### References

[Beginning Bayesian Statistics]

[Hamiltonian Monte Carlo in Python](https://colindcarroll.com/2019/04/11/hamiltonian-monte-carlo-from-scratch/)

[Betancourt HMC - Best introduction to HMC](https://www.youtube.com/watch?v=VnNdhsm0rJQ)

[NUTS paper](http://arxiv.org/abs/1111.4246)

[HMC Tuning by Colin Caroll](https://colcarroll.github.io/hmc_tuning_talk/)


### Building blocks

#### Proposal distribution
An easy to sample distribution such as a Gaussian distribution $q(x)$ such that 

$q(x_{i+1} | x_{i}) \approx N(\mu, \sigma)$

#### Foundation of Bayesian Inference

1. Obtain the data and inspect it for a high-level understanding of the distribution of the data and the outliers
2. Define a reasonable prior for the data based on (1) and your understanding of the problem
3. Define a likelihood distribution for the data and obtain the likelihood of the data given this likelihood distribution
4. Obtain the posterior distribution using (2) and (3) by applying the Bayes Theorem

### Metropolis-Hastings

We start off by modeling a discrete number of events using a Poisson distribution shown below. 

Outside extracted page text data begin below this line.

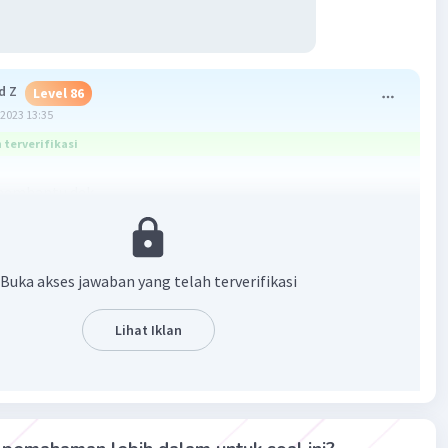
 Z
Level 86
2023 13:35
terverifikasi
membantu dek
Buka akses jawaban yang telah terverifikasi
Lihat Iklan
·
5.0
(
1
)
Balas
ating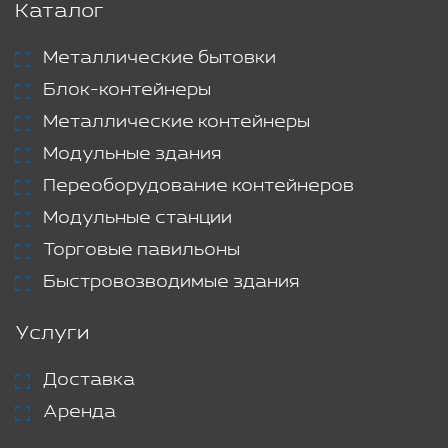
Каталог
Металлические бытовки
Блок-контейнеры
Металлические контейнеры
Модульные здания
Переоборудование контейнеров
Модульные станции
Торговые павильоны
Быстровозводимые здания
Услуги
Доставка
Аренда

$f(x) = e^{-\mu} \mu^x / x!$

The mean rate is represented by μ and x is positive integer that represents the number of events that can happen. If you recall from the discussion of the binomial distribution, that can also be used to model the probability of the number of successes out of 'n' trials. The Poisson distribution is a special case of this binomial distribution and is used when the trials far exceed the number of successes.

If our observed data has a Poisson likelihood distribution, using a Gamma prior for $\mu$ results in a Gamma posterior distribution. 

#### Outline 



#### Traceplot 

The sequence of accepted values from the proposed values that is plotted over each draw. If a proposed value was not accepted, you see the same value repeated again. If you notice a straight line, this is an indication that several proposed values are being rejected. This is a sign that something is askew with the distribution or sampling process.


#### Building the Posterior distribution

Use the current values that we obtain at each step and build a frequency distribution (histogram) from it.

#### Notes about the Metropolis algorithm

* The proposal distribution has to be symmetric. A normal distribution is commonly used.

* Tuning - A hyperparameter, i.e. the standard deviation is essential to tune this proposal distribution. This needs to be tuned such that the acceptance probability is a certain value. This is referred to as the tuning parameter.


### Hamiltonian Monte Carlo (also called Hybrid Monte Carlo)

Based on the solution of differential equations known as Hamilton's equations. These differential equations depend on the probability distributions we are trying to learn. We navigate these distributions by moving around them in a trajectory using steps that are defined by a position and momentum at that position. Navigating these trajectories can be a very expensive process and the goal is to minimize this computational process.

HMC is based on the notion of conservation of energy. When the sampler trajectory is far away from the probability mass center, it has high potential energy but low kinetic energy and when it is closer to the center of the probability mass will have high kinetic energy but low potential energy.